Human iPSC-Derived Motor Neuron Innervation Enhances the Differentiation of Muscle Bundles Engineered with Benchtop Fabrication Techniques.

Engineered skeletal muscle tissues are critical tools for disease modeling, drug screening, and regenerative medicine, but are limited by insufficient maturation. Because innervation is a critical regulator of skeletal muscle development and regeneration in vivo, motor neurons are hypothesized to improve the maturity of engineered skeletal muscle tissues. However, the impact of motor neurons on muscle phenotype when added prior to the onset of muscle differentiation is not clearly established.
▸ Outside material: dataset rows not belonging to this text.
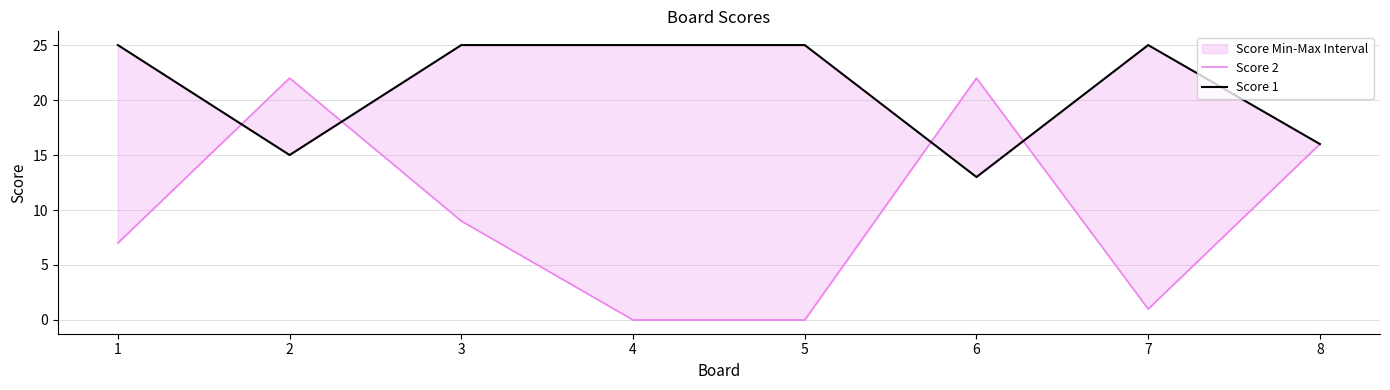

What is the total value across all series at 8?

32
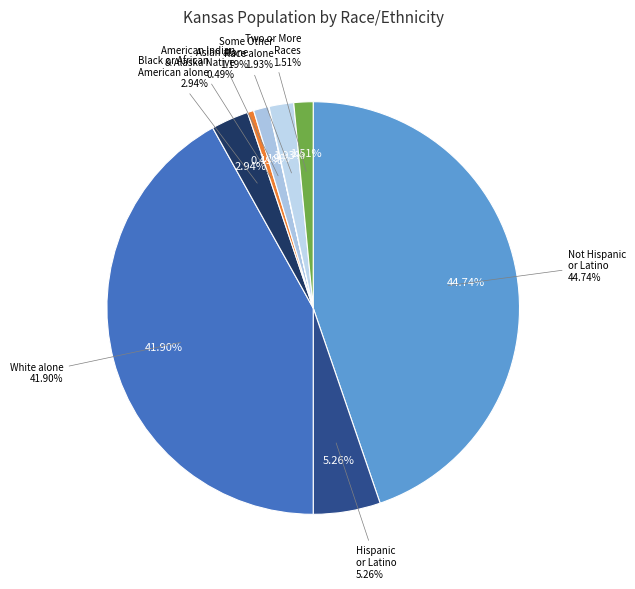

What is the largest slice in the pie chart?

Not Hispanic or Latino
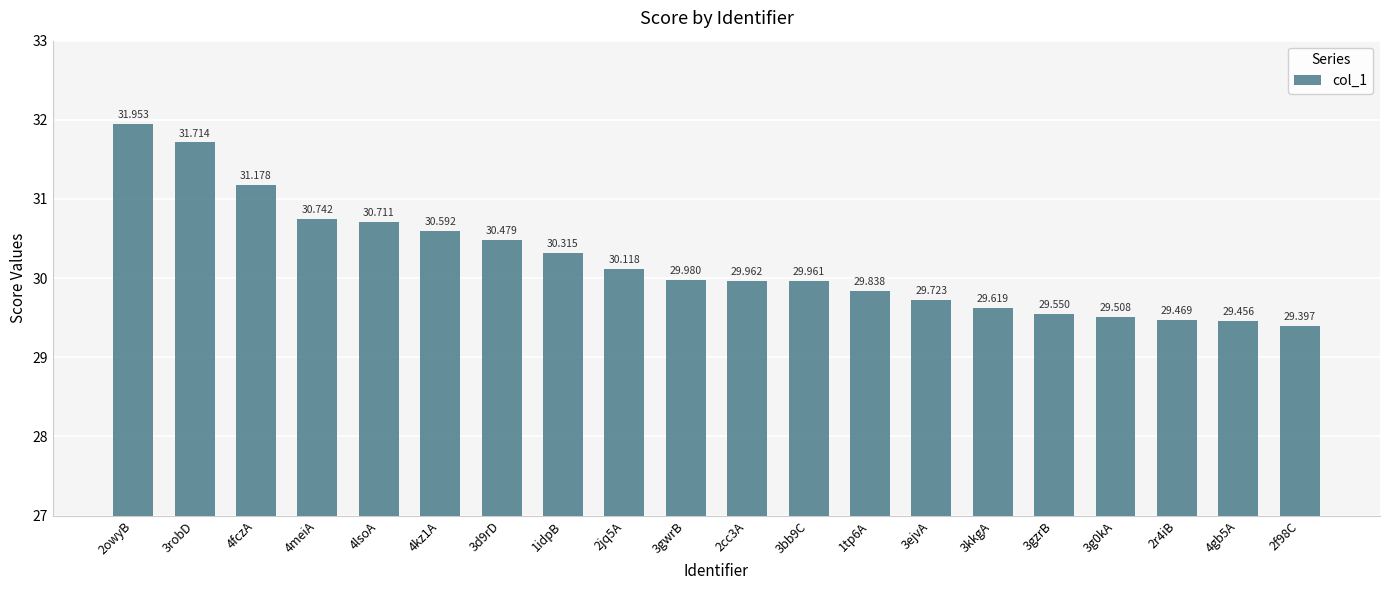

Approximately how many times larger is the value at 3gwrB compared to 1idpB?

1.0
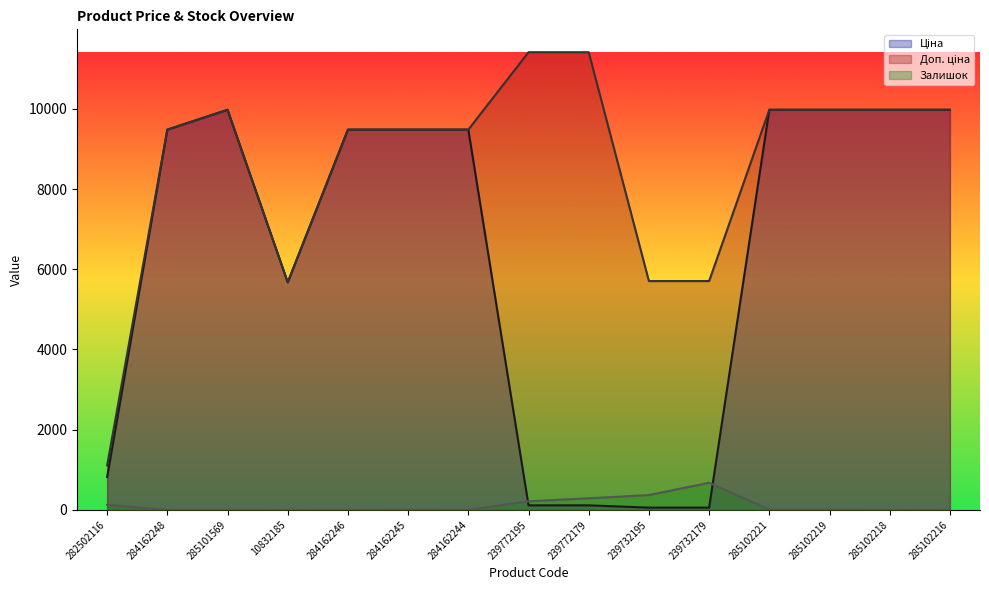

List the labels in order of Залишок value, largest first.

239732179, 239732195, 239772179, 239772195, 282502116, 284162245, 285102221, 285102219, 285102218, 284162244, 10832185, 284162248, 285101569, 284162246, 285102216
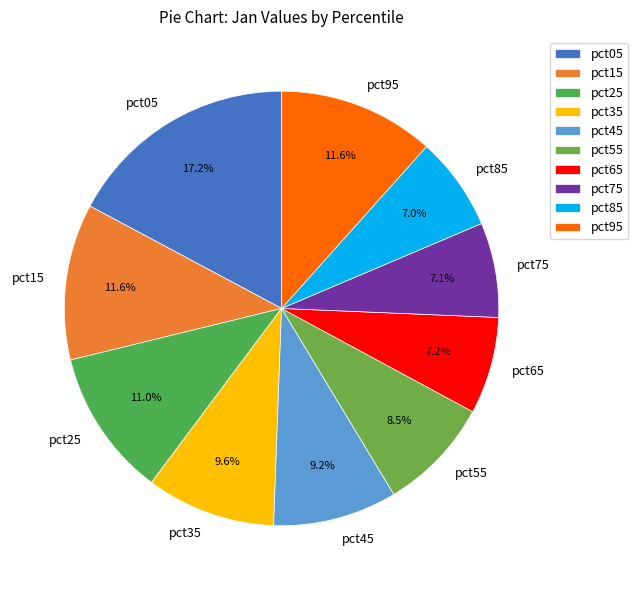

What is the largest slice in the pie chart?

pct05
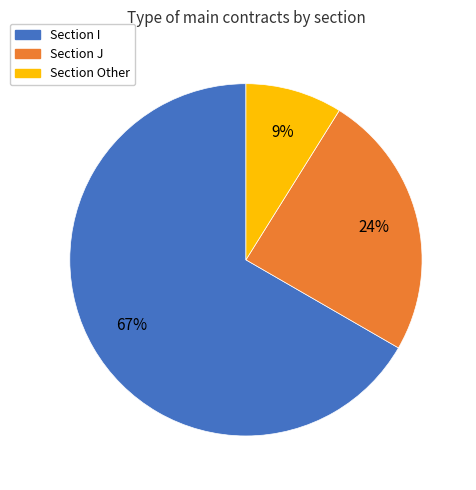

To the nearest percent, what is the difference between the largest and smallest slice percentages?

58%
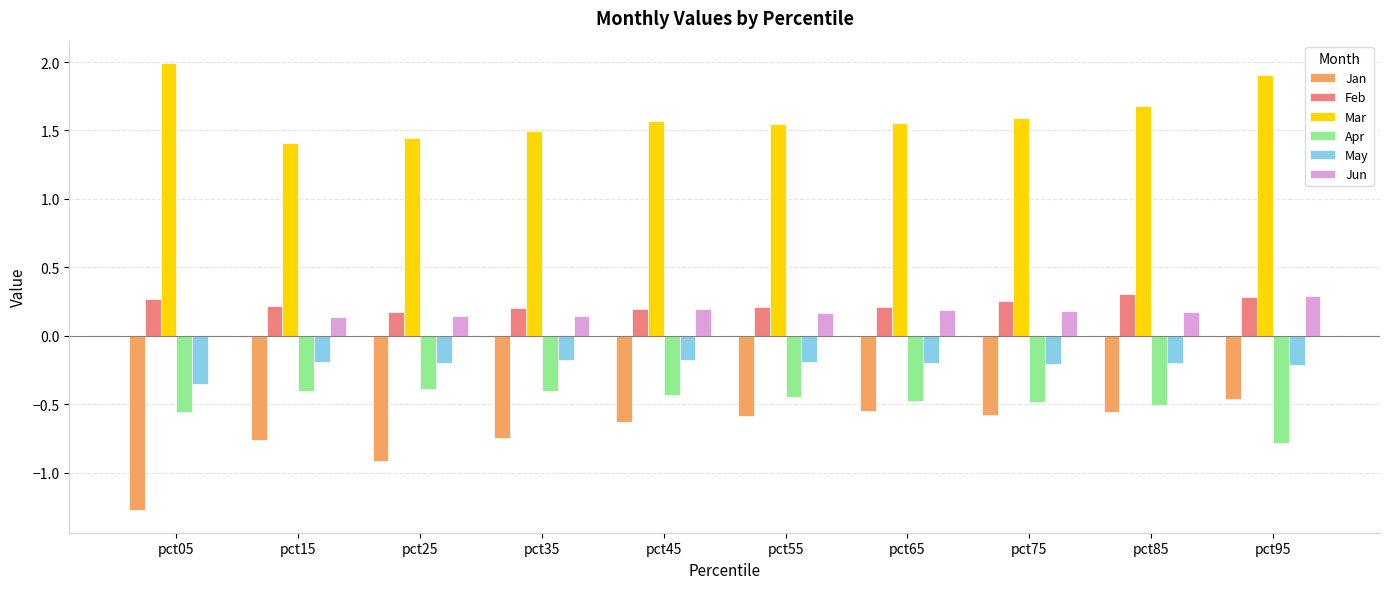

The value of Jun at pct05 is 0.0. True or false?

True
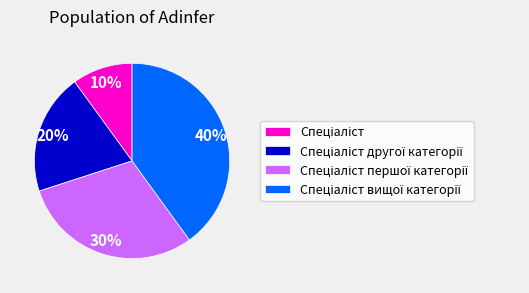

How many segments does this pie chart have?

4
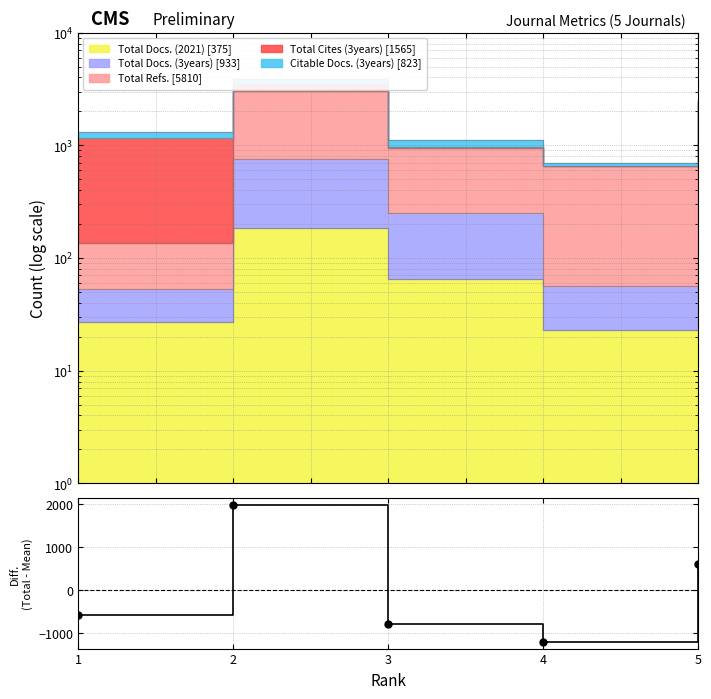

Between 3 and 1, which is larger?

1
In this study, benchtop fabrication equipment was used to facilely fabricate chambers for engineering three-dimensional (3D) skeletal muscles bundles and measuring their contractile performance. Primary chick myoblasts were embedded in an extracellular matrix hydrogel solution and differentiated into engineered muscle bundles, with or without the addition of human induced pluripotent stem cell (hiPSC)-derived motor neurons. Muscle bundles differentiated with motor neurons had neurites distributed throughout their volume and a higher myogenic index compared to muscle bundles without motor neurons. Innervated muscle bundles also generated significantly higher twitch and tetanus forces in response to electrical field stimulation after 1 and 2 weeks of differentiation compared to noninnervated muscle bundles cultured with or without neurotrophic factors. Noninnervated muscle bundles also experienced a decline in rise and fall times as the culture progressed, whereas innervated muscle bundles and noninnervated muscle bundles with neurotrophic factors maintained more consistent rise and fall times. Innervated muscle bundles also expressed the highest levels of the genes for slow myosin light chain 3 (MYL3) and myoglobin (MB), which are associated with slow twitch fibers. These data suggest that motor neuron innervation enhances the structural and functional development of engineered skeletal muscle constructs and maintains them in a more oxidative phenotype.